Filha de um grande professor e filósofo, Maria Clara Escobar se esparrama no existencialismo, ao abastecer os personagens de uma riqueza existencial plena, mundana, sem distinguir exterioridade e interioridade, mas assumindo uma integralidade, sem julgamentos e lembrando a todos que não podemos ser seres pré-determinados e alienados. Por isso, torna-se um equívoco tentar entender "Desterro" em uma lógica calcada apenas na história em si e seus encadeamentos, pois os encantos dessa obra reside nas sensações que desperta e provoca. Vale lembrar ainda o próprio questionamento acerca da vida e da morte, o que seria uma e outra e o que de uma contem a outra. Escobar deixa sempre uma dica de que as sensações construídas pelos personagens vão para além deles, basta pensar nas participações aparentemente fugidias das personagens de Grace Passô e Sara Antunes no metrô; de Rômulo Braga no ônibus; na mulher com um filho também no ônibus e por aí vai. Laura está no centro, mas nessa perspectiva, todos são protagonistas, já que todos estão presos pelos mesmos grilhões. Todos vivem uma rotina regida pelo automatismo.
O sentimentos que impregnam "Desterro" são o do desemparo e o de não-pertencimento. Quando não nos sentimos parte de algo precisamos de uma utopia, isto é, criar um lugar imaginário e lúdico para se viver, mas a realidade é que ela não existe mais, o que restou foi a normalizar uma vida social opressiva e aprisionante. Ao entrar no ônibus para a Argentina, Laura sai do roteiro que lhe foi imposto pela vida social. Não creio ser a expressão de sua libertação, entretanto representa um ato desesperado e tardio de morrer livre, um soco no estômago na vida cômoda que nos é imposta desde que nascemos. Mais do que oferecer um final, Escobar nos oferece uma imagem simbólica, que pela força expressiva e sintética, muito me remeteu ao cinema de Andrei Tarkovski. O fogo, a casa e o casal. Uma imagem simples e poderosa, uma imagem nitidamente fermentada na cabeça da diretora, tal como gostava de fazer o mestre russo.
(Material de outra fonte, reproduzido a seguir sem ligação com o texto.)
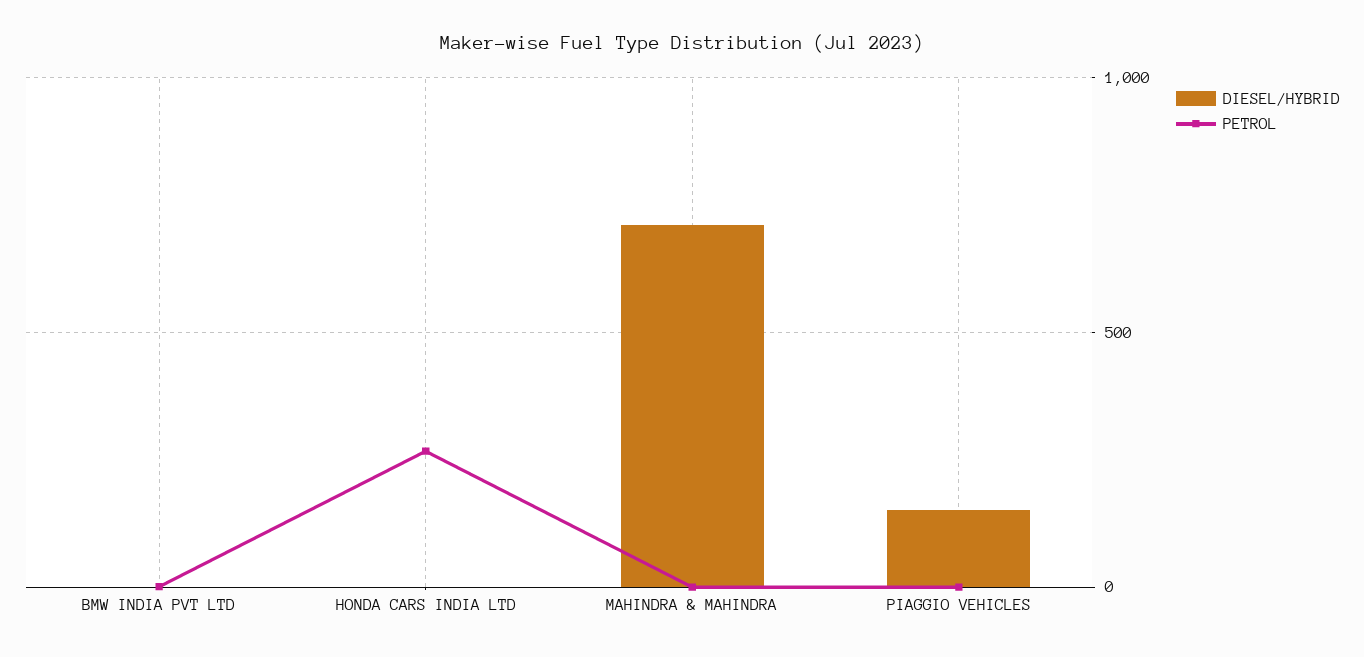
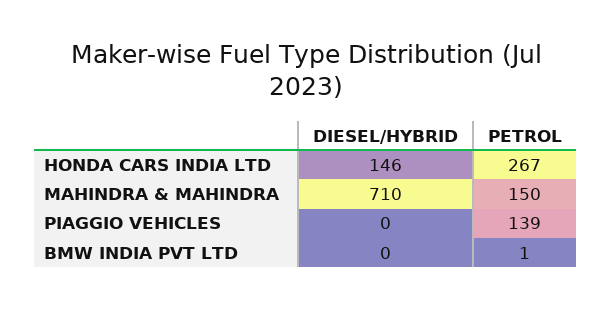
  {
    "DIESEL/HYBRID": {
      "BMW INDIA PVT LTD": 0,
-     "HONDA CARS INDIA LTD": 0,
+     "HONDA CARS INDIA LTD": 146,
      "MAHINDRA & MAHINDRA": 710,
-     "PIAGGIO VEHICLES": 150
+     "PIAGGIO VEHICLES": 0
    },
    "PETROL": {
      "BMW INDIA PVT LTD": 1,
      "HONDA CARS INDIA LTD": 267,
-     "MAHINDRA & MAHINDRA": 0,
+     "MAHINDRA & MAHINDRA": 150,
-     "PIAGGIO VEHICLES": 0
+     "PIAGGIO VEHICLES": 139
    }
  }

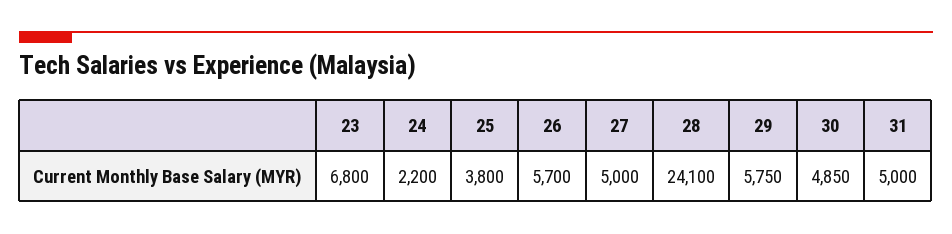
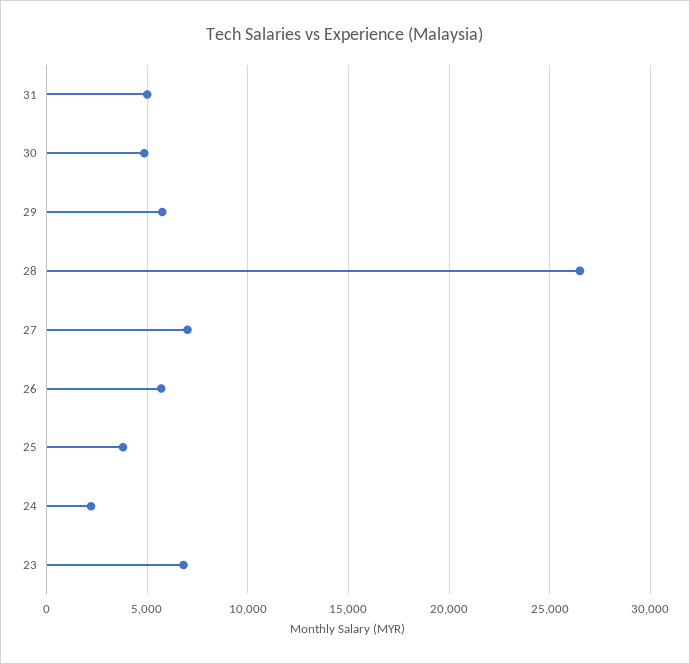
  {
    "23": 6800,
    "24": 2200,
    "25": 3800,
    "26": 5700,
-   "27": 5000,
+   "27": 7000,
-   "28": 24100,
+   "28": 26500,
    "29": 5750,
    "30": 4850,
    "31": 5000
  }

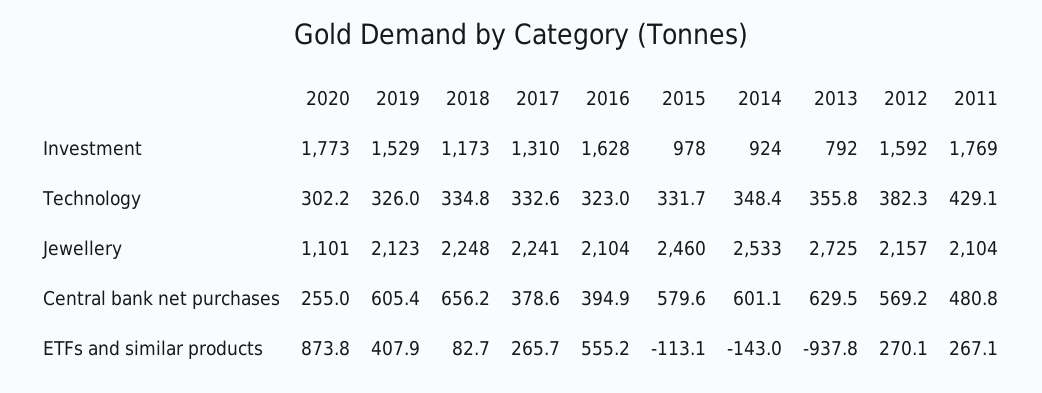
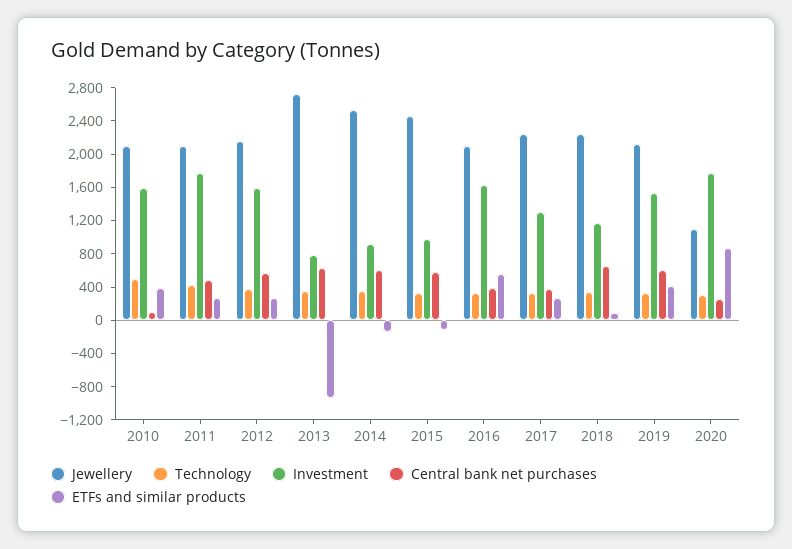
  {
    "Investment": {
      "2020": 1773,
      "2019": 1529,
      "2018": 1173,
      "2017": 1310,
      "2016": 1628,
      "2015": 978,
      "2014": 924,
      "2013": 792,
      "2012": 1592,
-     "2011": 1769
+     "2011": 1769,
+     "2010": 1600
    },
    "Technology": {
      "2020": 302.2,
      "2019": 326,
      "2018": 334.8,
      "2017": 332.6,
      "2016": 323,
      "2015": 331.7,
      "2014": 348.4,
      "2013": 355.8,
      "2012": 382.3,
-     "2011": 429.1
+     "2011": 429.1,
+     "2010": 500
    },
    "Jewellery": {
      "2020": 1101,
      "2019": 2123,
      "2018": 2248,
      "2017": 2241,
      "2016": 2104,
      "2015": 2460,
      "2014": 2533,
      "2013": 2725,
      "2012": 2157,
-     "2011": 2104
+     "2011": 2104,
+     "2010": 2100
    },
    "Central bank net purchases": {
      "2020": 255,
      "2019": 605.4,
      "2018": 656.2,
      "2017": 378.6,
      "2016": 394.9,
      "2015": 579.6,
      "2014": 601.1,
      "2013": 629.5,
      "2012": 569.2,
-     "2011": 480.8
+     "2011": 480.8,
+     "2010": 100
    },
    "ETFs and similar products": {
      "2020": 873.8,
      "2019": 407.9,
      "2018": 82.7,
      "2017": 265.7,
      "2016": 555.2,
      "2015": -113.1,
      "2014": -143,
      "2013": -937.8,
      "2012": 270.1,
-     "2011": 267.1
+     "2011": 267.1,
+     "2010": 400
    }
  }

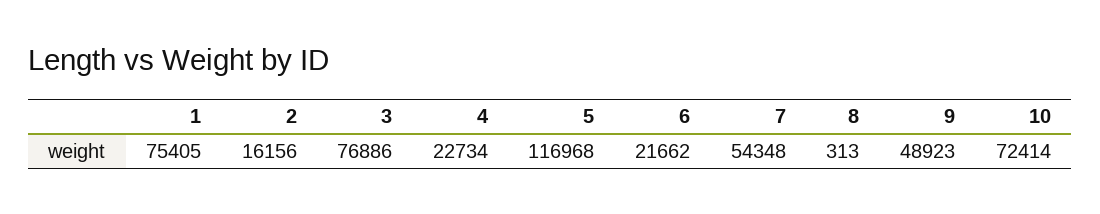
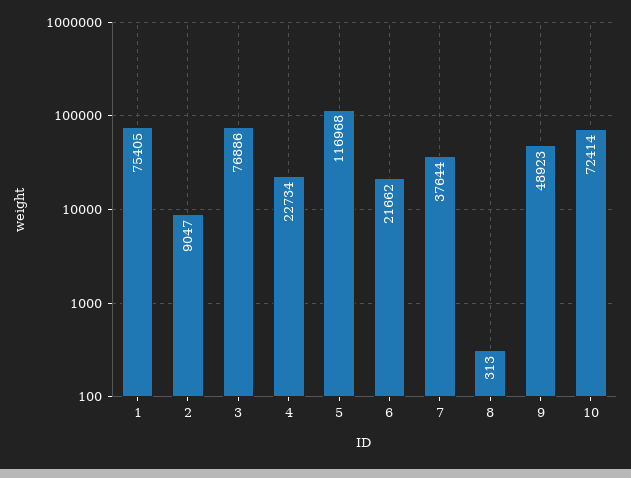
  {
    "1": 75405,
-   "2": 16156,
+   "2": 9047,
    "3": 76886,
    "4": 22734,
    "5": 116968,
    "6": 21662,
-   "7": 54348,
+   "7": 37644,
    "8": 313,
    "9": 48923,
    "10": 72414
  }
Em "Desterro", ser estrangeiro não é mais uma condição nacional, e sim existencial. Estar desterrado pode ser uma questão física, embora aqui Escobar trabalhe com uma ideia ampliada de desterro. Não importa estar na Argentina ou no Brasil, o ser mulher trará as obrigações de ser esposa, mãe, filha e trabalhadora. Esse "sentido" da vida assentado nas obrigações é que oprime e manifesta na vida prática uma falta de sentido. "Desterro" não pretende desfazer esses nós, apenas quer mostrar como é difícil vivê-los. Que bom que o cinema possa realizar obras que impactam sobre esses sentimentos.
Festival do Rio - Première Brasil 2020, em 12/08/2021.
É um filme que quanto mais pensamos sobre ele, mais gostamos das camadas de reflexão . O ônibus é locus desses discursos femininos potentes, com especial destaque para Zuaa e Bárbara Colen.